» Goal of the exercise
In the entries below, filter for the word "based" and copy every matching line.

(Web page edit records)
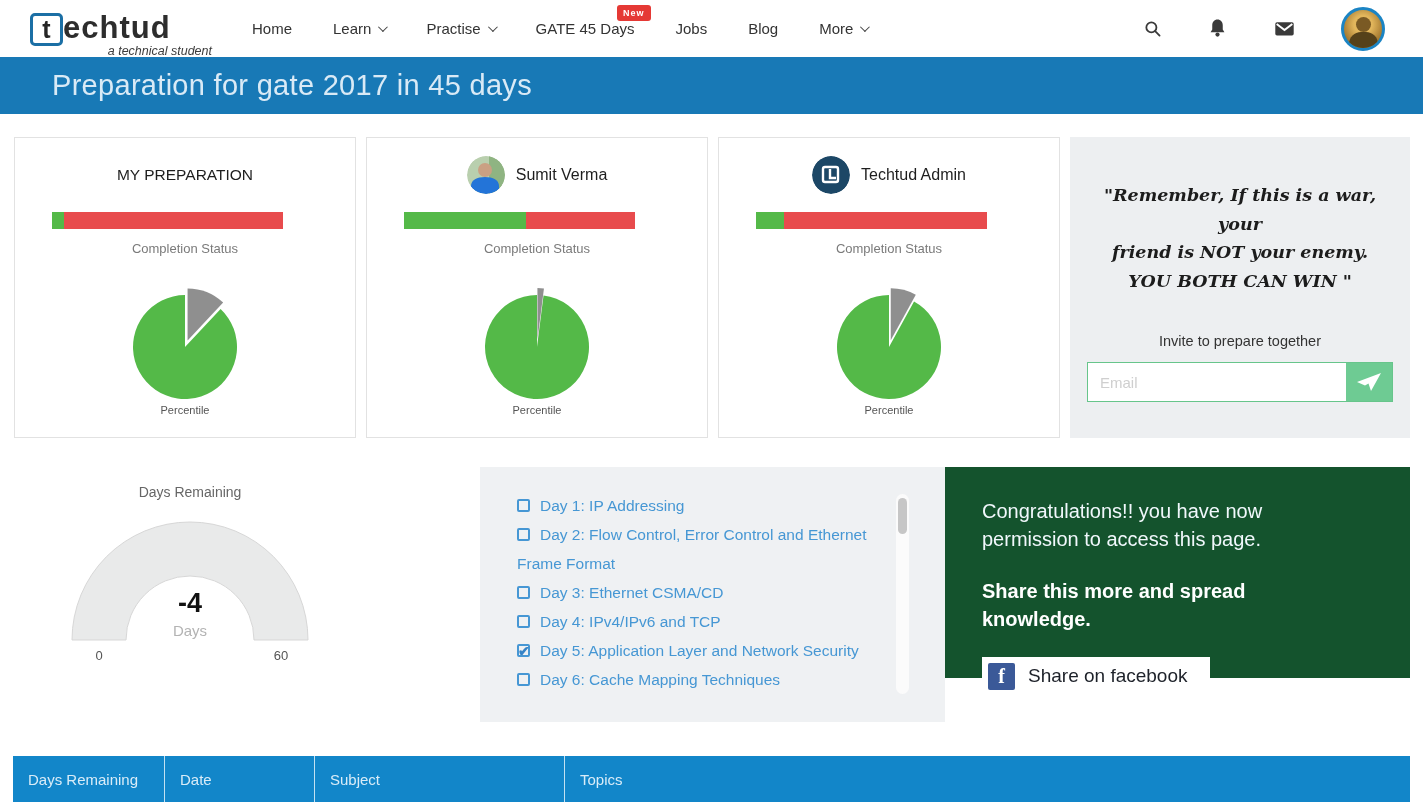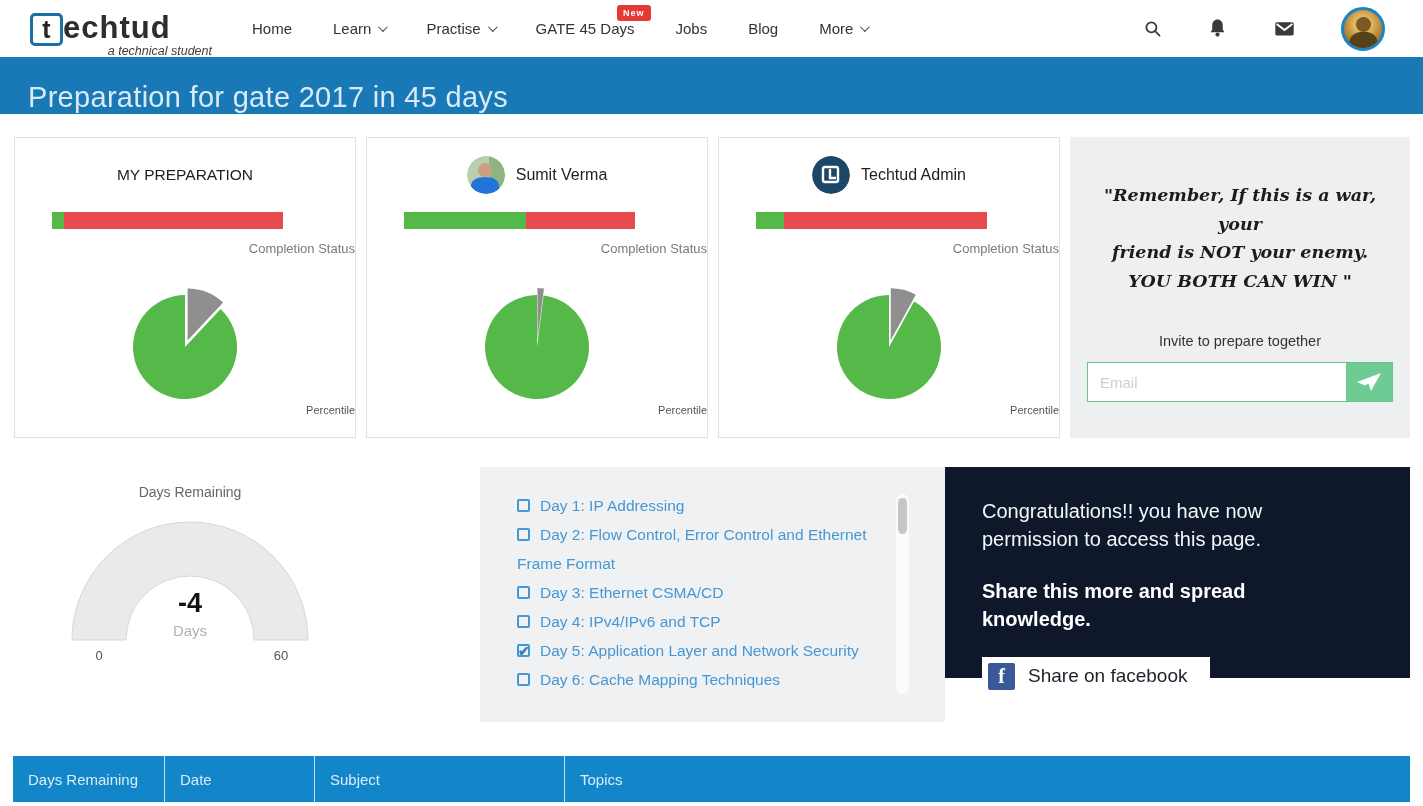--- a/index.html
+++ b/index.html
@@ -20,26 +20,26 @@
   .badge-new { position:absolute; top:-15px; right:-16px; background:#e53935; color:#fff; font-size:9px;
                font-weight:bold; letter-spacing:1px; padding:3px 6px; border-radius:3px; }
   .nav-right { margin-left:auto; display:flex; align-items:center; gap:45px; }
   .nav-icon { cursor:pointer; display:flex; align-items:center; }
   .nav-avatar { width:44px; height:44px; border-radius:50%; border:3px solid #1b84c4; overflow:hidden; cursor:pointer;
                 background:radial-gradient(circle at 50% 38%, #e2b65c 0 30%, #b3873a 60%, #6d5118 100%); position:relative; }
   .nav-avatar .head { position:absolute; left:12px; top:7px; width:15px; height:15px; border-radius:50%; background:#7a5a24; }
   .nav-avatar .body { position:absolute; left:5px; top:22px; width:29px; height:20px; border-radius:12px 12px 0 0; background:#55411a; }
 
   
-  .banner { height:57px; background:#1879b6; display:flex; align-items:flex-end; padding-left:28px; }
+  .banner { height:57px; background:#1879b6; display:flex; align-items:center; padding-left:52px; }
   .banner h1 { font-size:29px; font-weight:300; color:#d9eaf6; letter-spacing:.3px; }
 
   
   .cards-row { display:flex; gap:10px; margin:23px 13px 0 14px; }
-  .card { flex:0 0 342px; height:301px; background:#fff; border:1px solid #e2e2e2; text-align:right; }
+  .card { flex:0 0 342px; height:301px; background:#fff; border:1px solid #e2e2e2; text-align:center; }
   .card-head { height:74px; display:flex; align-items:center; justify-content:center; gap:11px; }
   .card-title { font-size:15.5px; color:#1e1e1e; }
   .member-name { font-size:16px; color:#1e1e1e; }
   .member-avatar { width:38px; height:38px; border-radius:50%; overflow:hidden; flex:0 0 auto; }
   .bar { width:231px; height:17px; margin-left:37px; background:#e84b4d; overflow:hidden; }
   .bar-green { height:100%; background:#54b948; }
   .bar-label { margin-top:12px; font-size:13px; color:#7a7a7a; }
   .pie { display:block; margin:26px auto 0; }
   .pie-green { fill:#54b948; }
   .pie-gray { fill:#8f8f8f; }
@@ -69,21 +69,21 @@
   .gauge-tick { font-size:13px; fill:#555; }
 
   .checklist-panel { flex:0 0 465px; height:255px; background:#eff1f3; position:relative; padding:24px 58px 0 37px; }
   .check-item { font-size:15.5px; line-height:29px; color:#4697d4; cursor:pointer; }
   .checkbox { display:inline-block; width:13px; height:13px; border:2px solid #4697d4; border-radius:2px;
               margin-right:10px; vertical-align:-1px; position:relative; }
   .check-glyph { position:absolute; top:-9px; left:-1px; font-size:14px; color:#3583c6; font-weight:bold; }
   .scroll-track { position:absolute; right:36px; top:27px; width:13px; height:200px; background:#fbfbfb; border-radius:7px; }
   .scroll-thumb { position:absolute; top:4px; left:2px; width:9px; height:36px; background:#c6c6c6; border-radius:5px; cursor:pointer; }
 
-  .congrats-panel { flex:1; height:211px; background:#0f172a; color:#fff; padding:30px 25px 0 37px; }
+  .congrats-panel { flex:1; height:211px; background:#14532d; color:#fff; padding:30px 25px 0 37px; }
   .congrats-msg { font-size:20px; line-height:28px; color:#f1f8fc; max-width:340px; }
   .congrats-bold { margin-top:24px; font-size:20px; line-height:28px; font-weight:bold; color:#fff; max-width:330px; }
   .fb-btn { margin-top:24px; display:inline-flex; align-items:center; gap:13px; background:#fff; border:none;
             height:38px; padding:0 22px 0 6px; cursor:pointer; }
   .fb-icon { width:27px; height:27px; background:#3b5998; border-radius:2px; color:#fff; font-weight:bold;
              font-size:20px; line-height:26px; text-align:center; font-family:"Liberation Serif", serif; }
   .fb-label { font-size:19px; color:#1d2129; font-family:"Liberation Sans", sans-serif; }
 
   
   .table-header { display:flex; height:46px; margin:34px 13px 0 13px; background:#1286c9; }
==
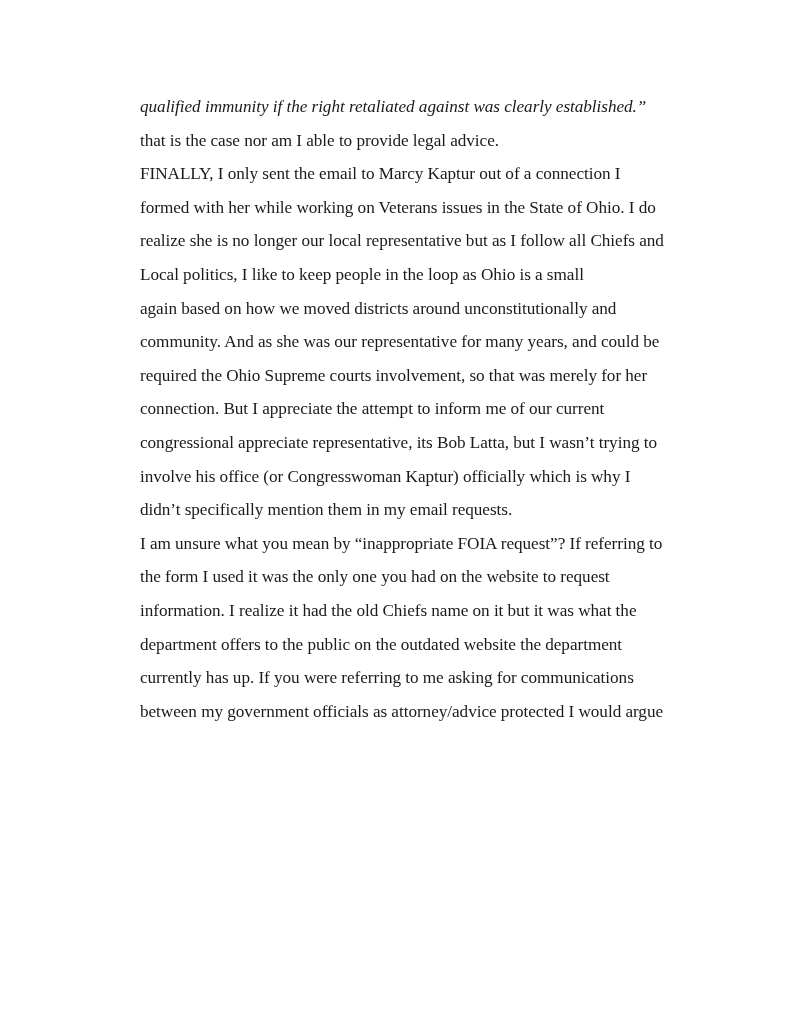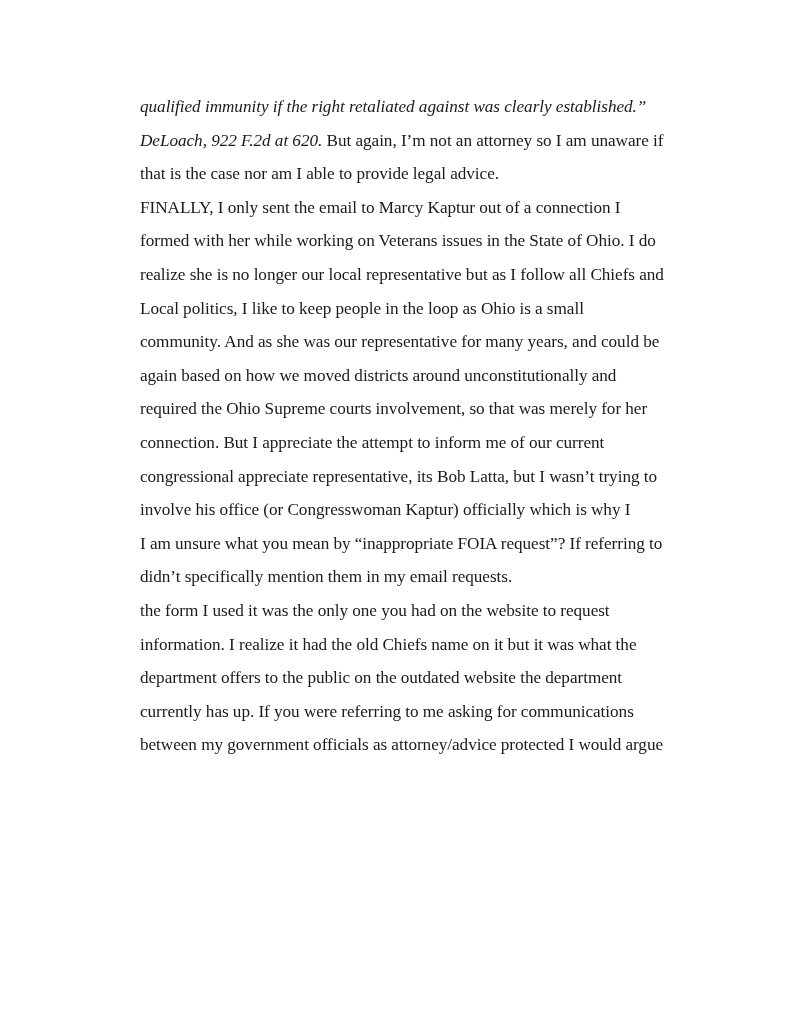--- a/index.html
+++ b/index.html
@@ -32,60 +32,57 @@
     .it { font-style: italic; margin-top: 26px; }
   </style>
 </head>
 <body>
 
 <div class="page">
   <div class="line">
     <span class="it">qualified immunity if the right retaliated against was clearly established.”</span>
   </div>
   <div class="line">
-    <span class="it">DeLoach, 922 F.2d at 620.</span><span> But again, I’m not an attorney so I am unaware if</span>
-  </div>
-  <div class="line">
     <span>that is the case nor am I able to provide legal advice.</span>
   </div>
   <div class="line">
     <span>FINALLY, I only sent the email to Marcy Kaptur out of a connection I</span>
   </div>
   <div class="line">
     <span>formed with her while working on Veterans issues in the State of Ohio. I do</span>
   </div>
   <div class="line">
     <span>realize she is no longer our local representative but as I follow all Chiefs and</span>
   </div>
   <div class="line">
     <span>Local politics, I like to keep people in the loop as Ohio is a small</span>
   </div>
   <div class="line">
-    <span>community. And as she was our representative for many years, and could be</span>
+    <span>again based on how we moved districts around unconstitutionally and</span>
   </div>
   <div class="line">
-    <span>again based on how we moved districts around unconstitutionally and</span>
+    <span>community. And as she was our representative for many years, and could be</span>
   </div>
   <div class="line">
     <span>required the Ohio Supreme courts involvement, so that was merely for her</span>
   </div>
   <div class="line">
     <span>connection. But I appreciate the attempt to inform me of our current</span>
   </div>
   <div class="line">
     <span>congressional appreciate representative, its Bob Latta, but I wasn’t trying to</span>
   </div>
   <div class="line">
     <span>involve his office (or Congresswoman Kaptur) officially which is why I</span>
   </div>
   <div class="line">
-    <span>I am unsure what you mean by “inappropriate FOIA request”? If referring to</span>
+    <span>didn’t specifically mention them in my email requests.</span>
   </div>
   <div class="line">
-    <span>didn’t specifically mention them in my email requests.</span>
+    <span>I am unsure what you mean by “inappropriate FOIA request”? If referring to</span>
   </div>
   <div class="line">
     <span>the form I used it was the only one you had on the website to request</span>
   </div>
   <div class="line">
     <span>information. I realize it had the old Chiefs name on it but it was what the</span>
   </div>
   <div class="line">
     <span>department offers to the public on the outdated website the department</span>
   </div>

» Task response
+    <span>again based on how we moved districts around unconstitutionally and</span>
-    <span>again based on how we moved districts around unconstitutionally and</span>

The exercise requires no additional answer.